Celle qui avait été Bonpha gisait sur le sofa de la petite pièce, avec toutes les apparences de la mort. Mais les automates ne bougeaient pas, comme si rien ne clochait. Je défis son masque, révélant le visage d'une vieille Créatrice à la peau blanche. Aucun souffle ne passait ses lèvres. Elle était morte, me transmettant les charges de sa fonction, pour se réfugier dans l'Oubli et la Renaissance, réintégrant le Cycle qu'elle avait quitté des années auparavant. Un sourire paisible éclairait ses traits. Je savais, sans même faire appel aux souvenirs, qu'elle était partie sereine, certaine d'avoir accompli son devoir jusqu'au bout.

J'explorais doucement l'Unité Mémorielle qui était dans mon âme à présent. Une heure plus tôt, je n'aurais pas cru la manipulation possible, mais à présent c'était comme si j'avais toujours su, la technique de transfert m'apparaissait clairement, ainsi que ses implications. Je gémissait d'effroi devant certaines conséquences et décidait de garder ça pour plus tard.

Je voyais, je me «souvenais» des raisons qui l'avait poussé à me choisir, et ce que ce choix impliquait. Je me sentais triste et euphorique en même temps. Elle me manquerait, par certains côtés ; et en même temps elle était toujours là... Ou plutôt, à présent, j'étais elle. Pas seulement son masque, mais aussi sa mémoire, sa personnalité, et celle de toutes les autres Bonpha auparavant. Et pourtant je restais moi-même aussi, je ferais des choix que mes prédécesseuses avaient résolus autrement, je servirais la Police et le Khanat à ma façon.

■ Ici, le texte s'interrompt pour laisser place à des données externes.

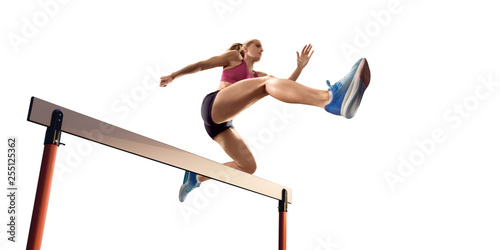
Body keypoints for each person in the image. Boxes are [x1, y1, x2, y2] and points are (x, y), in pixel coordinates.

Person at [159, 39, 371, 202]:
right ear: (245, 48)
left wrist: (299, 67)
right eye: (257, 45)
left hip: (221, 125)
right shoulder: (235, 58)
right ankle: (329, 99)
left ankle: (196, 177)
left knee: (248, 166)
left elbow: (285, 87)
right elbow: (201, 65)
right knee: (268, 83)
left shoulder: (258, 76)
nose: (262, 49)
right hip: (214, 106)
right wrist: (173, 75)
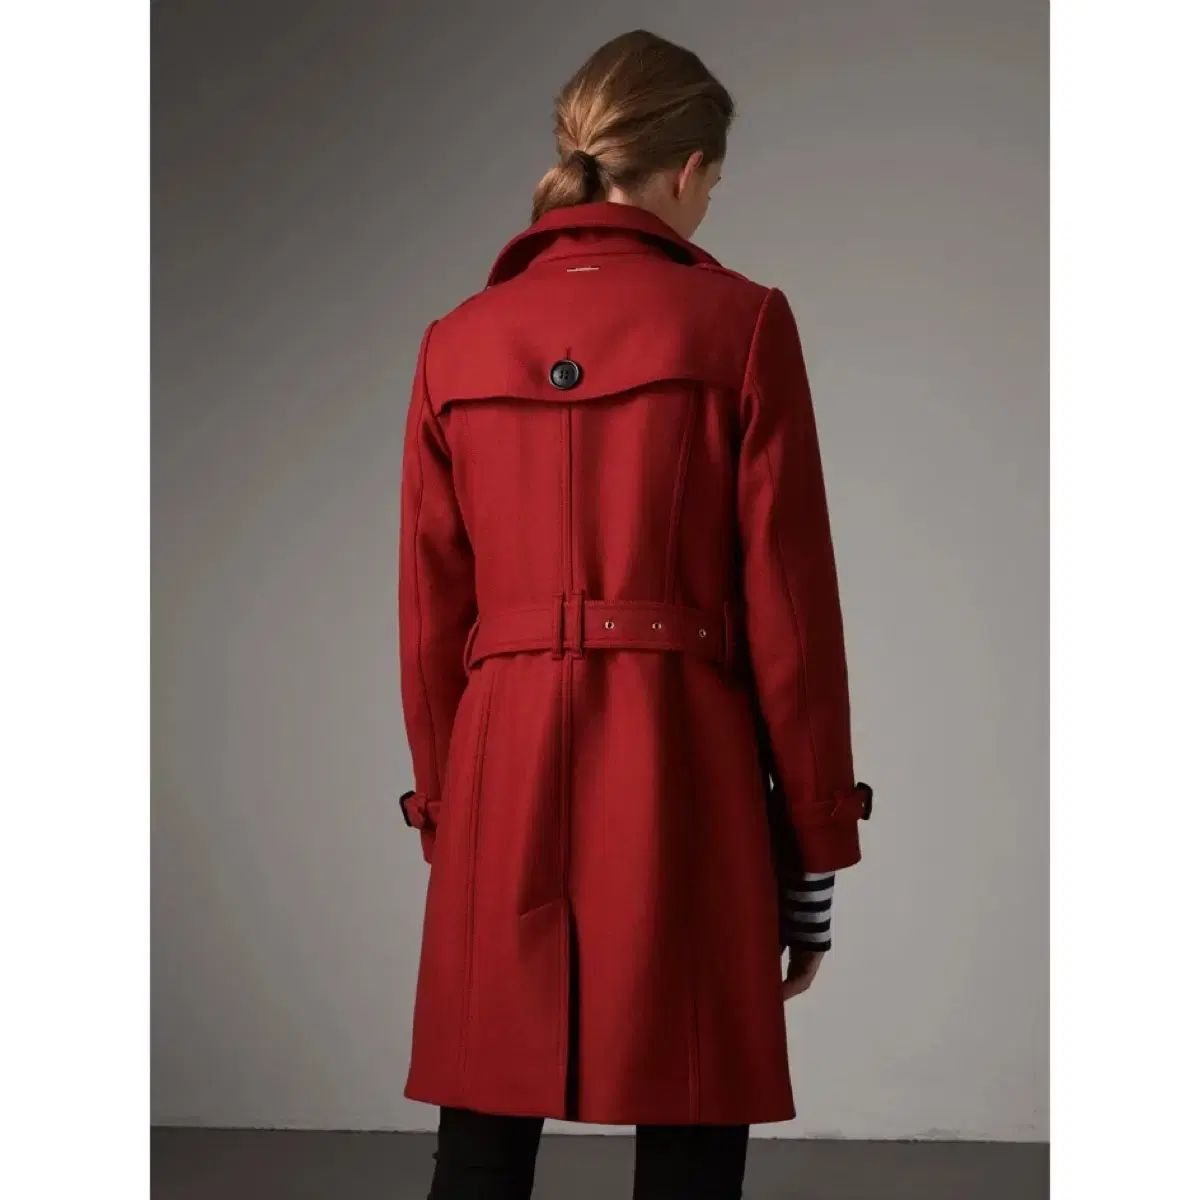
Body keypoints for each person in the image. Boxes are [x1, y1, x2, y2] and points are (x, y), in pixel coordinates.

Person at [396, 29, 873, 1200]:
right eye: (715, 180)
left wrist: (449, 812)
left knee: (485, 1104)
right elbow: (792, 609)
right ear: (688, 170)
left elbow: (428, 612)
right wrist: (813, 851)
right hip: (683, 756)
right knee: (692, 1085)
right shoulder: (742, 323)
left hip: (502, 759)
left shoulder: (457, 341)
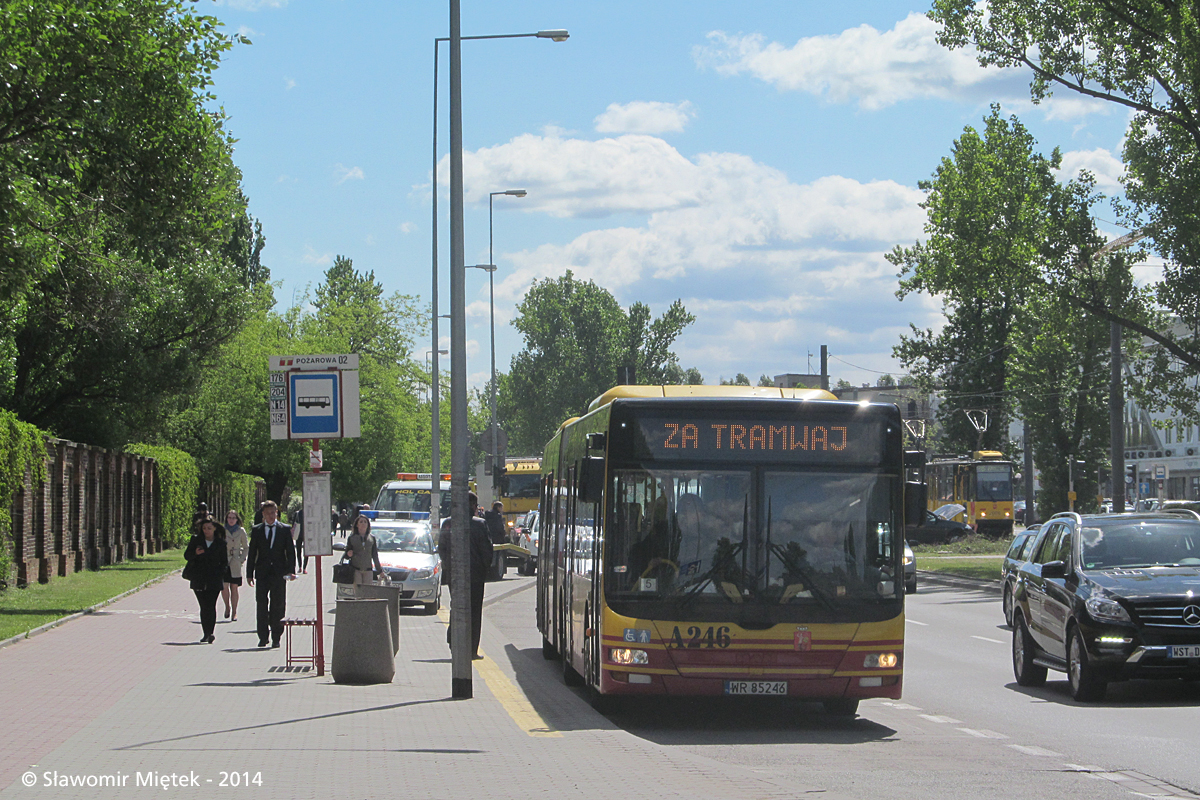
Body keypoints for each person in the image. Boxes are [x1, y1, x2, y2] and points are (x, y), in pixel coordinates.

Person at [437, 492, 494, 659]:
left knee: (457, 607)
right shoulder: (480, 524)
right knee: (474, 612)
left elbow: (442, 548)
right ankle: (471, 650)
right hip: (476, 576)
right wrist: (485, 568)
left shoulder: (448, 523)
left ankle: (454, 640)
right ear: (474, 506)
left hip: (454, 575)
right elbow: (487, 551)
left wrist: (449, 566)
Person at [246, 500, 296, 648]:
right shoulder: (257, 530)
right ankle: (262, 636)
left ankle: (276, 636)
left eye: (273, 513)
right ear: (263, 514)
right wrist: (249, 574)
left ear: (277, 513)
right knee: (261, 605)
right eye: (267, 513)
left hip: (279, 573)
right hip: (262, 573)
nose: (271, 516)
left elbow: (290, 553)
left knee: (278, 605)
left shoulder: (284, 529)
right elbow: (253, 553)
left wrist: (291, 571)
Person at [183, 516, 228, 644]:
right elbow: (187, 556)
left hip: (214, 579)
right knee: (203, 606)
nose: (206, 531)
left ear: (214, 528)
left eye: (209, 528)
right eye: (204, 528)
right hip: (199, 578)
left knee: (211, 605)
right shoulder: (196, 541)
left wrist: (220, 574)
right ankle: (206, 633)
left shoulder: (220, 543)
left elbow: (224, 562)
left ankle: (211, 632)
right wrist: (195, 554)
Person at [222, 509, 249, 622]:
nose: (231, 520)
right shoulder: (222, 530)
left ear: (237, 519)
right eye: (229, 518)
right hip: (224, 560)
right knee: (224, 586)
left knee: (234, 587)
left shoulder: (241, 531)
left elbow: (246, 546)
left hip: (236, 561)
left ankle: (234, 611)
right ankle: (227, 606)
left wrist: (241, 559)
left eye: (233, 518)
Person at [345, 514, 386, 585]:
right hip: (356, 569)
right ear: (357, 525)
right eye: (361, 522)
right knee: (358, 592)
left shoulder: (372, 538)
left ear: (368, 525)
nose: (363, 523)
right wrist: (348, 554)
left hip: (368, 570)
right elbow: (346, 554)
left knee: (367, 592)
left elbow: (374, 555)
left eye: (365, 522)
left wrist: (380, 571)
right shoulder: (352, 538)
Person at [293, 507, 308, 574]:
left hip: (298, 534)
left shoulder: (297, 513)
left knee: (298, 551)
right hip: (306, 535)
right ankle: (304, 568)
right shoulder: (308, 513)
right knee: (306, 552)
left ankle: (300, 567)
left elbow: (293, 524)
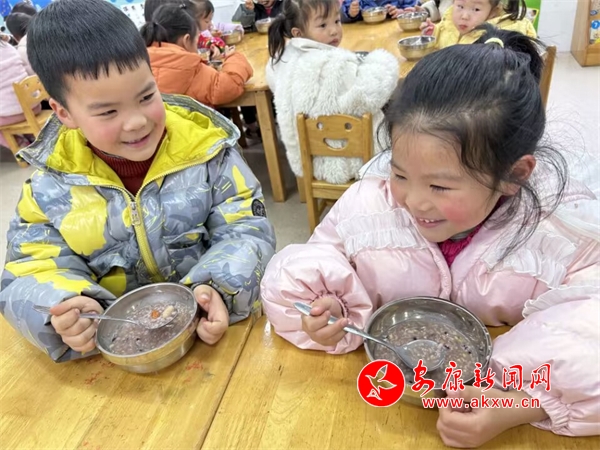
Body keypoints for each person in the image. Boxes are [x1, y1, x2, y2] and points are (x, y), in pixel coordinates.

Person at [260, 27, 599, 446]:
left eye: (439, 186)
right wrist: (324, 307)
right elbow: (309, 264)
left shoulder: (559, 231)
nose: (413, 201)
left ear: (513, 174)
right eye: (400, 174)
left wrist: (519, 403)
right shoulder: (370, 206)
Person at [0, 0, 275, 362]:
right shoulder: (49, 187)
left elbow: (246, 229)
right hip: (115, 358)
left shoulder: (207, 151)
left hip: (214, 338)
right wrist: (65, 307)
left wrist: (219, 288)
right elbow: (28, 270)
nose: (137, 122)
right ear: (65, 113)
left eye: (146, 96)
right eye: (108, 111)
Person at [266, 0, 399, 184]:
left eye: (336, 21)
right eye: (323, 25)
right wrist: (384, 62)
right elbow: (367, 97)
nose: (334, 30)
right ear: (298, 32)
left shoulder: (281, 61)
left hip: (310, 162)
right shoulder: (336, 65)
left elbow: (275, 83)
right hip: (351, 161)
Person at [142, 4, 253, 108]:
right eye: (196, 41)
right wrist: (233, 57)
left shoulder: (141, 62)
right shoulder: (188, 66)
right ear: (186, 40)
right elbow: (228, 86)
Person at [421, 0, 536, 48]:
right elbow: (444, 37)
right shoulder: (450, 19)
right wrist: (433, 34)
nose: (464, 16)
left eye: (476, 9)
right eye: (460, 6)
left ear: (493, 12)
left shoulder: (503, 35)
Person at [342, 0, 418, 22]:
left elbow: (415, 9)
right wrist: (351, 13)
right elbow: (341, 16)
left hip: (395, 33)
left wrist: (402, 12)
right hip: (365, 34)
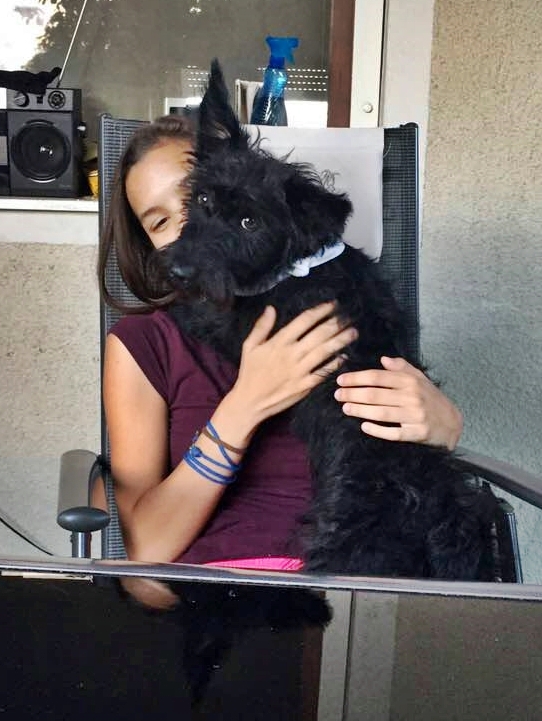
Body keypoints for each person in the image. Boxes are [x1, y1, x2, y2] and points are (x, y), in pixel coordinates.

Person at [97, 115, 463, 573]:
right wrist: (244, 406)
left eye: (198, 197)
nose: (193, 225)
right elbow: (148, 548)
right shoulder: (146, 343)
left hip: (368, 583)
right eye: (160, 221)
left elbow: (404, 472)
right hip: (225, 587)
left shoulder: (348, 314)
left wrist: (443, 429)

Je tentais de remettre le masque sur son visage, mais maintenant que la vie s'en était allée, il ne fusionnait plus. Je fis un signe aux Automates. Ils savaient ce qu'il y avait à faire. Il y avait eu dans cette pièce Bonpha et une policière ; une policière en sortirait, visiblement foudroyée, tandis que Bonpha était toujours là, égale à elle-même. Les apparences... La plus grosse part du pouvoir de la Police des Rêves reposait sur les apparences, et ce n'était pas pour rien que le titre de Bonpha (mon titre, en fait, à présent) était Prêtresse de la Propagande. Il suffisait de donner aux gens ce qu'ils voulaient voir pour qu'ils le fassent devenir réel. Ce soir, on ferait une Cérémonie de la Fin en l'honneur d'Illion, née Papillon virevoltant dans la rosée d'un matin de printemps, et avec un sourire on évoquerait le moment où les Brumes la rendraient à la vie... qui sait, dans une semaine ou un éon ! Et on frissonnerait en racontant comment la terrible Bonpha l'avait exécuté, pour une raison inconnue.

Xunno'i saurait la vérité, je le savais. La crypte découvrirait bien vite que Bonpha avait changé d'incarnation et pour contrer les plans qu'ils nous prêtaient, ils choisiraient une Rate de la nouvelle génération pour les représenter, maîtrisant mieux les dernières nouveautés en matière d'évocation mais surtout capable d'exploiter les points faibles de notre "nouvelle" administration. Et ceux qui sauraient la vérité, sur le choix des deux nouvelles cheffes de chaque service, étaient ceux qui allaient enfin accéder au repos de l'Oubli et recommencer une nouvelle vie... rassuré sur le nouvel élan qu'ils allaient donner à l'Empire.